=== Begin Enclosure ===

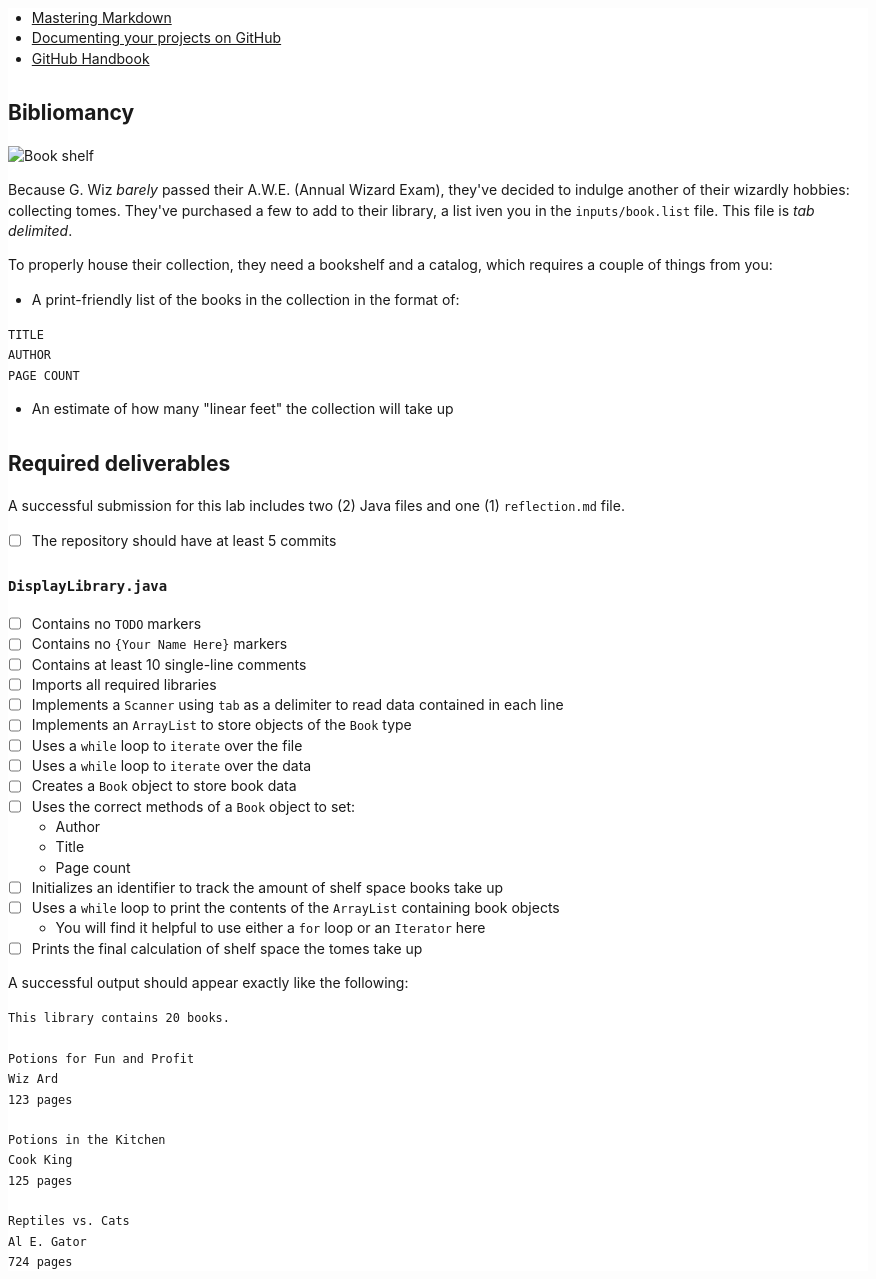 * [Mastering Markdown](https://guides.github.com/features/mastering-markdown/)
* [Documenting your projects on GitHub](https://guides.github.com/features/wikis/)
* [GitHub Handbook](https://guides.github.com/introduction/git-handbook/)

## Bibliomancy

![Book shelf](https://cs.allegheny.edu/sites/dluman/cmpsc100/img/lab-07-bookcase.png)

Because G. Wiz _barely_ passed their A.W.E. (Annual Wizard Exam), they've decided to indulge another of their wizardly hobbies: collecting tomes. They've purchased a few to add to their library, a list iven you in the `inputs/book.list` file. This file is _tab delimited_.

To properly house their collection, they need a bookshelf and a catalog, which requires a couple of things from you:

* A print-friendly list of the books in the collection in the format of:

```
TITLE
AUTHOR
PAGE COUNT
```

* An estimate of how many "linear feet" the collection will take up

## Required deliverables

A successful submission for this lab includes two (2) Java files and one (1) `reflection.md` file.

- [ ] The repository should have at least 5 commits

### `DisplayLibrary.java`

- [ ] Contains no `TODO` markers
- [ ] Contains no `{Your Name Here}` markers
- [ ] Contains at least 10 single-line comments
- [ ] Imports all required libraries
- [ ] Implements a `Scanner` using `tab` as a delimiter to read data contained in each line
- [ ] Implements an `ArrayList` to store objects of the `Book` type
- [ ] Uses a `while` loop to `iterate` over the file
- [ ] Uses a `while` loop to `iterate` over the data
- [ ] Creates a `Book` object to store book data
- [ ] Uses the correct methods of a `Book` object to set:
  * Author
  * Title
  * Page count
- [ ] Initializes an identifier to track the amount of shelf space books take up
- [ ] Uses a `while` loop to print the contents of the `ArrayList` containing book objects
  * You will find it helpful to use either a `for` loop or an `Iterator` here
- [ ] Prints the final calculation of shelf space the tomes take up

A successful output should appear exactly like the following: 

```
This library contains 20 books.

Potions for Fun and Profit
Wiz Ard
123 pages

Potions in the Kitchen
Cook King
125 pages

Reptiles vs. Cats
Al E. Gator
724 pages
```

=== End Enclosure ===

WHAT IS EXPECTED -
Your answer must consist of the entries, unchanged, with no pictures in it.

ANSWER BOX -
 * [Mastering Markdown](https://guides.github.com/features/mastering-markdown/)
* [Documenting your projects on GitHub](https://guides.github.com/features/wikis/)
* [GitHub Handbook](https://guides.github.com/introduction/git-handbook/)

## Bibliomancy

![Book shelf](https://cs.allegheny.edu/sites/dluman/cmpsc100/img/lab-07-bookcase.png)

Because G. Wiz _barely_ passed their A.W.E. (Annual Wizard Exam), they've decided to indulge another of their wizardly hobbies: collecting tomes. They've purchased a few to add to their library, a list iven you in the `inputs/book.list` file. This file is _tab delimited_.

To properly house their collection, they need a bookshelf and a catalog, which requires a couple of things from you:

* A print-friendly list of the books in the collection in the format of:

```
TITLE
AUTHOR
PAGE COUNT
```

* An estimate of how many "linear feet" the collection will take up

## Required deliverables

A successful submission for this lab includes two (2) Java files and one (1) `reflection.md` file.

- [ ] The repository should have at least 5 commits

### `DisplayLibrary.java`

- [ ] Contains no `TODO` markers
- [ ] Contains no `{Your Name Here}` markers
- [ ] Contains at least 10 single-line comments
- [ ] Imports all required libraries
- [ ] Implements a `Scanner` using `tab` as a delimiter to read data contained in each line
- [ ] Implements an `ArrayList` to store objects of the `Book` type
- [ ] Uses a `while` loop to `iterate` over the file
- [ ] Uses a `while` loop to `iterate` over the data
- [ ] Creates a `Book` object to store book data
- [ ] Uses the correct methods of a `Book` object to set:
  * Author
  * Title
  * Page count
- [ ] Initializes an identifier to track the amount of shelf space books take up
- [ ] Uses a `while` loop to print the contents of the `ArrayList` containing book objects
  * You will find it helpful to use either a `for` loop or an `Iterator` here
- [ ] Prints the final calculation of shelf space the tomes take up

A successful output should appear exactly like the following: 

```
This library contains 20 books.

Potions for Fun and Profit
Wiz Ard
123 pages

Potions in the Kitchen
Cook King
125 pages

Reptiles vs. Cats
Al E. Gator
724 pages
```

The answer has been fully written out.